Colonial Pipes Are The Most Dangerous Redeemer

[ad_1]
For many years, security companies warn of this government-backed smugglers have been able to shut down major US nuclear weapons by doing politics on cyberwar. But now cybercriminals have reverted to the chaos that military and intelligence agents have done nothing about, shutting down a pipeline that carries about half of the fuel they consume on the East Coast in the United States.
On Saturday, the Colonial Pipeline Company, which operates a pipeline that carries oil, diesel fuel, and natural gas on the 3,500-mile route from Texas to New Jersey, released words to prove reports that the repurchaser had beaten his nets. In response, the Colonelial Pipeline reportedly blocked other sections of the pipeline in an attempt to counter the threat. The incident represents one of the greatest American atrocities that has resulted from falsehoods in history. It also provides another alarming manifestation of the global plague of redemption.
“This is one of the biggest impacts on electricity in the United States that we have seen from cyberattack, a full stop,” said Rob Lee, CEO of the country’s largest security company Dragos. Aside from the economic impact on Colonial Pills or those supplied by many of its oil-powered customers, Lee points out that nearly 40% of US electricity by 2020 was produced by burning gas, more than any other source. That is to say, the threat that pipeline terrorists threaten the common power grid. “You have a real potential for affecting electric motors in a less efficient way by cutting gas. This is a big deal,” he adds. “I think Congress will have some questions. The donor received a ransom from the offenses, this was not even a government-sponsored revolt, and it affected the process as follows?”
The colonial Pipeline briefly explains to the public that it has “initiated an investigation into what is happening, what is still going on.” Reuters reports who responded to the incident from a security company FireEye supporting the company, and that investigators think that a rescue team called Darkside he can be responsible. According to reports with a public protection company at Cybereason, Darkside has sued more than 40 organizations and demanded between $ 200,000 and $ 2 million in ransom.
Colonial pipeline closure comes amid a growing epidemic of redemption: Players have hospitals for disabilities and seizures, disrupted law enforcement agencies as well threatened to release the public on police photos, and disabled urban systems in Baltimore and Atlanta.
Most of the redeemed do not announce their attack. But Lee says his company has seen a dramatic increase in rescue operations that are improving industry-leading and infrastructure-building strategies, as profit-seekers seek greater opportunities to be at risk. “The robbers are starting to think about industrialization, and in the last seven or seven months we’ve been seeing a lot,” Lee said. “I think we’ll see more.”

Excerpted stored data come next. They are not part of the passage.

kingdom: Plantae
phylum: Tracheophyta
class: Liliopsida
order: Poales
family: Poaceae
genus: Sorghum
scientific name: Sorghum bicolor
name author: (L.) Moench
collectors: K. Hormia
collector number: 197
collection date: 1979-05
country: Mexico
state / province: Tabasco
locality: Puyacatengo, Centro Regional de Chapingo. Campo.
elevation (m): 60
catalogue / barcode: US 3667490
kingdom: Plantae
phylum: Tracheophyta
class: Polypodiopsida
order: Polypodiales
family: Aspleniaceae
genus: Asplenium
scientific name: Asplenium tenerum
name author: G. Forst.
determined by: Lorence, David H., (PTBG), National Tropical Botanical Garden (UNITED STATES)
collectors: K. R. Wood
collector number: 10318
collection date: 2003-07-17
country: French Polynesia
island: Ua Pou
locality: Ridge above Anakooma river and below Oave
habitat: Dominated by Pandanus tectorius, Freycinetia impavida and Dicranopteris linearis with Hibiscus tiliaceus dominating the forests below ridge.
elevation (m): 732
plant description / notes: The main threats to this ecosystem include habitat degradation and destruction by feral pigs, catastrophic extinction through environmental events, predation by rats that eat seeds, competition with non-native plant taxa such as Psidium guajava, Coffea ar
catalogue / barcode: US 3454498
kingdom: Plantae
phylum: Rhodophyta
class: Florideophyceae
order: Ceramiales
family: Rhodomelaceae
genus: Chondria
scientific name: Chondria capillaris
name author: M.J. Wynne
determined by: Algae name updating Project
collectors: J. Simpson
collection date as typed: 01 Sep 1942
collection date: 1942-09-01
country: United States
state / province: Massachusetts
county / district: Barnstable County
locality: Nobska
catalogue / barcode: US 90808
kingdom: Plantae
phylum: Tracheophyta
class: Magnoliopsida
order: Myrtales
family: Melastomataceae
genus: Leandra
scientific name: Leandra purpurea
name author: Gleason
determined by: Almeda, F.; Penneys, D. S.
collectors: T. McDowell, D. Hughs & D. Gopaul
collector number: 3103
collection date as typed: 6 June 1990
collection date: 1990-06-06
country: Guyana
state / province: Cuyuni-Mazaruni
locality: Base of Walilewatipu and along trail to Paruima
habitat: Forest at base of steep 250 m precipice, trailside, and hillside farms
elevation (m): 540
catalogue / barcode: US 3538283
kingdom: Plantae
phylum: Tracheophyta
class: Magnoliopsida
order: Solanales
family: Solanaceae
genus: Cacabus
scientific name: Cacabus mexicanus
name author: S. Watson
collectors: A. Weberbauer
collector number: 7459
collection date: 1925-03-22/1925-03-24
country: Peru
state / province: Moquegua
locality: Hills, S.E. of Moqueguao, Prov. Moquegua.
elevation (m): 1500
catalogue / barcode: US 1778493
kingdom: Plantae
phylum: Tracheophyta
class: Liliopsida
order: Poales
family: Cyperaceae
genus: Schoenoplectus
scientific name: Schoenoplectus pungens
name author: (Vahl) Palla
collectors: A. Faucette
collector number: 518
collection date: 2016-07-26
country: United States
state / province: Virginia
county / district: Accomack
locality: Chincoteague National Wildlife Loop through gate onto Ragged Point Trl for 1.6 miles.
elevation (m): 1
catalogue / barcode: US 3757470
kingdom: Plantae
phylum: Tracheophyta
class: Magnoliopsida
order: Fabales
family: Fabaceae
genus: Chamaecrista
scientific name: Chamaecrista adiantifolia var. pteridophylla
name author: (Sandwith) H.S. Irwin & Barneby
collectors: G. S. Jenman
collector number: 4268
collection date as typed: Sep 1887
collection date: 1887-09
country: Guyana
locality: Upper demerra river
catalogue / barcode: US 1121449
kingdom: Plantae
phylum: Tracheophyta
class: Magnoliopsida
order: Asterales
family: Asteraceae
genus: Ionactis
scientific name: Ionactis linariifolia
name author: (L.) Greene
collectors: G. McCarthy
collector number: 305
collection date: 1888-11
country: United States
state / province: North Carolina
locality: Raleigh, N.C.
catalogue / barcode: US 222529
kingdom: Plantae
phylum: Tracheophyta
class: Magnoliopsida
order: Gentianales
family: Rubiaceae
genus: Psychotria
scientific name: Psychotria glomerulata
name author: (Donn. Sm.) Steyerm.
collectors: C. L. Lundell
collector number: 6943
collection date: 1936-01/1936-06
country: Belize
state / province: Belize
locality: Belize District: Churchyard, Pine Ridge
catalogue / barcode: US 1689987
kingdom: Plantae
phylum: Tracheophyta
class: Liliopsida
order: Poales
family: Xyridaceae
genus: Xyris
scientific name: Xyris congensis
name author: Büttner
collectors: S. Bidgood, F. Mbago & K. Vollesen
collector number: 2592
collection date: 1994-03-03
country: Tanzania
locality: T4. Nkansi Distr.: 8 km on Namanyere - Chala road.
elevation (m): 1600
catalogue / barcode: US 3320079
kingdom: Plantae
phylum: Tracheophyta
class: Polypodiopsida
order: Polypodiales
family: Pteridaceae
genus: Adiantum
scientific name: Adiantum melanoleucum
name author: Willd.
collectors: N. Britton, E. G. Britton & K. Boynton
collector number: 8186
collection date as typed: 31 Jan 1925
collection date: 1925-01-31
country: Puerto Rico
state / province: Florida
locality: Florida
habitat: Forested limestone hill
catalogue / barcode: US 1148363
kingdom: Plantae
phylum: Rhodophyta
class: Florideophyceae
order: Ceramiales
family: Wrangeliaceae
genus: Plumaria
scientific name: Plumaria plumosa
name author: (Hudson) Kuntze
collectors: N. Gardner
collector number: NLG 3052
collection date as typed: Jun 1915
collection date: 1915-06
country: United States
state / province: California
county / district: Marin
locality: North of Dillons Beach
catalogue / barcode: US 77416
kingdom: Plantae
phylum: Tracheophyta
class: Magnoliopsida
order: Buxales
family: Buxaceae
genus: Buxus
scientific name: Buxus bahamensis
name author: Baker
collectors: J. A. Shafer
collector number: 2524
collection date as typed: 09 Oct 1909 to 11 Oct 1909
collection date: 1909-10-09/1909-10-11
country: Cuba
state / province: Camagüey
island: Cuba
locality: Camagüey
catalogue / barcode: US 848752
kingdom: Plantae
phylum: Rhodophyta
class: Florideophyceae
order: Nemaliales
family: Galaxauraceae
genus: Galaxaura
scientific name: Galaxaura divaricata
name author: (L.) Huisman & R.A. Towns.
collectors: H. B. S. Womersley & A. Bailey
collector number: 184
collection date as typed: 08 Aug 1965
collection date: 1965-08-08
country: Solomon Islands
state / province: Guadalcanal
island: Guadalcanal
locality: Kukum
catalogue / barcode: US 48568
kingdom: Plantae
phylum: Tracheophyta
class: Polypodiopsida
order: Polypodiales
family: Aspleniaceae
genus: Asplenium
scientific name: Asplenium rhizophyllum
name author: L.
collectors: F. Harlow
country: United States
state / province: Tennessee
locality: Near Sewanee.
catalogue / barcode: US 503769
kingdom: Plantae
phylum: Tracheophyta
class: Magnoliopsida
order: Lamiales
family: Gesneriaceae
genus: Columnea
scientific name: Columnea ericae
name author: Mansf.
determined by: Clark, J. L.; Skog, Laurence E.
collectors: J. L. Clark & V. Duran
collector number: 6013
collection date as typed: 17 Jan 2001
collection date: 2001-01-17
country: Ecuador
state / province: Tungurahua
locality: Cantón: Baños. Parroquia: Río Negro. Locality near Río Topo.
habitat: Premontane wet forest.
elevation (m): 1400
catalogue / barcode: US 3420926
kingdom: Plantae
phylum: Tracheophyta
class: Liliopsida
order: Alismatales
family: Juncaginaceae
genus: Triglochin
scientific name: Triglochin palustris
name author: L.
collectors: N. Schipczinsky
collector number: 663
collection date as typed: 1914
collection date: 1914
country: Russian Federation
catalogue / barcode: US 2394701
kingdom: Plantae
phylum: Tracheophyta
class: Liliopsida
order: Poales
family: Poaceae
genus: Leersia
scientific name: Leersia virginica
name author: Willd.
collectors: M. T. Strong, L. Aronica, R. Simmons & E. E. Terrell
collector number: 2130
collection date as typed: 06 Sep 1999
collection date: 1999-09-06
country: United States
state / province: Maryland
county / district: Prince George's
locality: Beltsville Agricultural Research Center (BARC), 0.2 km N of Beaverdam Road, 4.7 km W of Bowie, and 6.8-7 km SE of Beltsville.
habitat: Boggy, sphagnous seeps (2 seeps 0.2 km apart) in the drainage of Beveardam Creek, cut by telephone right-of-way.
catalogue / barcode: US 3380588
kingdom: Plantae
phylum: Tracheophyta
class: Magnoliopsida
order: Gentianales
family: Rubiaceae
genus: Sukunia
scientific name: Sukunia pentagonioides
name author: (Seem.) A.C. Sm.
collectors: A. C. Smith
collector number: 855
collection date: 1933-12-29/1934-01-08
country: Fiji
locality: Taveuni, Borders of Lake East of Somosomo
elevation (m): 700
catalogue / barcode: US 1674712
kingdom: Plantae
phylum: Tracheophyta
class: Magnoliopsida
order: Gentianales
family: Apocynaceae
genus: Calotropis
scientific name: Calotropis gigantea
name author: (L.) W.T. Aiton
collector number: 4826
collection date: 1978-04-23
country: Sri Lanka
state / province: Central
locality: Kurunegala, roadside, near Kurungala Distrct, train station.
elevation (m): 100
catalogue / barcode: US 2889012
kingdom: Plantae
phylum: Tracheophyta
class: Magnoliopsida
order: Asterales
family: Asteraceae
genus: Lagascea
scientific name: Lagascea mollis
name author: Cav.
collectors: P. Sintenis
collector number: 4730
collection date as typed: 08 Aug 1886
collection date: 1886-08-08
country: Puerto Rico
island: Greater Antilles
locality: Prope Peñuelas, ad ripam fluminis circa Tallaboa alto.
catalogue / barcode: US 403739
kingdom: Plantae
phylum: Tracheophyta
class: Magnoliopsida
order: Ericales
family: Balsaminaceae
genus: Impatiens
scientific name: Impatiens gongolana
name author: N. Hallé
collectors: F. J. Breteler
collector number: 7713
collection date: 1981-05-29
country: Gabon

On the contrary, rescue workers have faced industrial hazards in recent years. Hydro Norsk, Hexion, and Momentive all met with redemption in 2019, and security investigators last year found Ekans, the the first redemptive program designed to cripple industrial processes. Although directing the gas pipeline operator has never happened: At the end of 2019, burglars planted ransom money on machines of the US pipeline company, Cybersecurity and Infource Security Agency warned in early 2020– although it was not a large size of the Colonial Pipeline.
During the initial pipeline battle, CISA warned that burglars had seized the opportunity to use the IT and technology “of the pipeline company – a computer machine that controls physical equipment.” In the case of the Colonial Pipeline, it is not clear whether the robbers connected the same differences that allow them to penetrate the pipeline or create dangerous objects. Just getting access to the internet could be a good reason for the company to shut down the operation of the pipeline as security, says Joe Slowik, a security analyst at Domaintools and former head of the Computer Security and Incident Response Team at the U.S. Department of Energy. “The user did the right thing in this regard in response to the incident,” Slowik says. “If you don’t re-evaluate the environment and make it clear how you’re working, then you have to shut it down.”